====== 本文 ======

立命館大学 全学方式理系 (2/2) | 2020年大学入試数学

   

●2020年度大学入試数学評価を書いていきます。今回は立命館大学(全学方式理系:2/2)です。

いつもご覧いただきまして、ありがとうございます。 KATSUYAです^^いよいよ、2次試験シーズンがやってきました。すでにお馴染みになってきたかもしれませんが、やっていきます。
2020年 大学入試数学の評価を書いていきます。

※入試シーズン中はコメントの返信が大幅に遅れることがあります。ご了承ください。


2020年大学入試(私大)シリーズ。

立命館大学(全学方式理系:2/2)です。


問題の難易度(易A←→E難)と一緒に、典型パターンのレベルを3段階(基本Lv.1←→高度Lv.3)で書いておきます。
☆は、「解くとしたらこれがいい」というオススメ問題です。


また、解答までの目標時間を、問題ごとに書きます。

※目標時間=解き方を含め、きちんと完答するまでの標準的な時間です。

したがって、目標時間を全部足すと、試験の制限時間を越えることも、当然ありえます。


同時に、その時間の2倍考えてもまったく手がつかない場合は、ヒントや答えをみるといい、という目安にしてください。


立命館大学(全学方式理系:2/2)
(試験時間100分、4問、穴埋め型)

1.全体総評~ここ数年の中では穏やかな方か~

数学IIIの割合が3/4に戻りました。楕円、積分、複素数平面と、「新数III」からの方が多いです。残りは数Aの整数から。IIIとAがメインであるのは、立命館(理系)特徴であるのは本サイトでもお伝えしていますが、今年もその傾向です。

計算量はここ数年では穏やかな方だったという印象で、方針に迷いそうな文章でもないので時間的には余裕があったのではないかと思います。


試験時間100分に対し、
標準回答時間は105分【72分】(←穴埋め考慮)

2019年は125分【81分】(←穴埋め考慮)

2018年は125分【84分】(←穴埋め考慮)

====== 提供情報 ======

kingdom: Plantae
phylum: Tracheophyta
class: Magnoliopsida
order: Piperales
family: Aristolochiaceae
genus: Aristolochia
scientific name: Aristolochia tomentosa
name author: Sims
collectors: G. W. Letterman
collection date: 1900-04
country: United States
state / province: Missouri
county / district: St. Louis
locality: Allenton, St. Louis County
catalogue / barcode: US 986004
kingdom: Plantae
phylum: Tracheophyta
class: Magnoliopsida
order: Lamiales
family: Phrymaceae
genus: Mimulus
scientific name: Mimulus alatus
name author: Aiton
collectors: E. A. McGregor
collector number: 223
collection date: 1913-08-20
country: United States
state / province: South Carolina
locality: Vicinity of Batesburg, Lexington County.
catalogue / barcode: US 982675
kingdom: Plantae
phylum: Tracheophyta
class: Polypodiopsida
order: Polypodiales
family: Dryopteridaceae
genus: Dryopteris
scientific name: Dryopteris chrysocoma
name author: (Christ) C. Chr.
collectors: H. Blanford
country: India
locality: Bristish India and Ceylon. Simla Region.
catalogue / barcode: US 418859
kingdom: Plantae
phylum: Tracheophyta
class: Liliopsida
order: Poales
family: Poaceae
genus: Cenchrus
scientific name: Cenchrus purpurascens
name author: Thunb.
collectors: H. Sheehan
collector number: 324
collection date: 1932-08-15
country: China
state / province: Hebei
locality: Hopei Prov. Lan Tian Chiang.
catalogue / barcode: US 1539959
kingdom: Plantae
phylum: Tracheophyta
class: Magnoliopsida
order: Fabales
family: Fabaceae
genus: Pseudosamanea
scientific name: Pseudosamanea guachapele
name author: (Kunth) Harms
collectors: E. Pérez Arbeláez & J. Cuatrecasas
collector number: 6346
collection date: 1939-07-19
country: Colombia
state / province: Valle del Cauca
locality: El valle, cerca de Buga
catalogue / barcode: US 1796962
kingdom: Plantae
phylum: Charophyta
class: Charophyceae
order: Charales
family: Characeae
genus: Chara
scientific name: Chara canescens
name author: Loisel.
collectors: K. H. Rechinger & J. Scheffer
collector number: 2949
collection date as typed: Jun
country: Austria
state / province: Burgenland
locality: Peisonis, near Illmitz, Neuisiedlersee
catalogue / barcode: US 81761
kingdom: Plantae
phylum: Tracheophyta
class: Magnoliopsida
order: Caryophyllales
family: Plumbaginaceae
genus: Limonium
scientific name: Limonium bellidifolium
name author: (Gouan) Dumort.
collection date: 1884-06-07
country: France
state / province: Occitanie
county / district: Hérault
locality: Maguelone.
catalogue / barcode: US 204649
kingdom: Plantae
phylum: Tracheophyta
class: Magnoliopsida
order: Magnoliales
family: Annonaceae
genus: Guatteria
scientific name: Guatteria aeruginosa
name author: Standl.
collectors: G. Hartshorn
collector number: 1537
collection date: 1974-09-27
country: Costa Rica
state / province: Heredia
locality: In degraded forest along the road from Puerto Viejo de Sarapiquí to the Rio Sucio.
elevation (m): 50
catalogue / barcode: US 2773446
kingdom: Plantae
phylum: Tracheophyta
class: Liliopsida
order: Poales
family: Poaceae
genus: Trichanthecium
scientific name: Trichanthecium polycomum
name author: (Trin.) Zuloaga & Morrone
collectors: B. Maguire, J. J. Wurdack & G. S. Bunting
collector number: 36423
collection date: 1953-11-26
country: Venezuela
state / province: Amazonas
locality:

======

作業指示 |
[a] 本文の「数学IIIの割合が3/4に戻りました。」を英語に訳してください。
[b] 本文によると、立命館大学（全学方式理系：2/2）の試験時間は何分で、問題は何問ありますか。
[c] 本文の「数学IIIの割合が3/4に戻りました。」で始まる段落を、主な事実を残して箇条書きにまとめてください。
項目は本文とは別の資料です。

解答 |
[a] The proportion of Mathematics III has returned to three quarters.

[b] 試験時間は100分で、問題は4問です。

[c]
・数学IIIの割合が3/4に戻った。
・楕円、積分、複素数平面と、「新数III」からの出題が多い。
・残りは数Aの整数からの出題である。
・数IIIと数Aが中心という立命館（理系）の特徴は、今年も変わらない。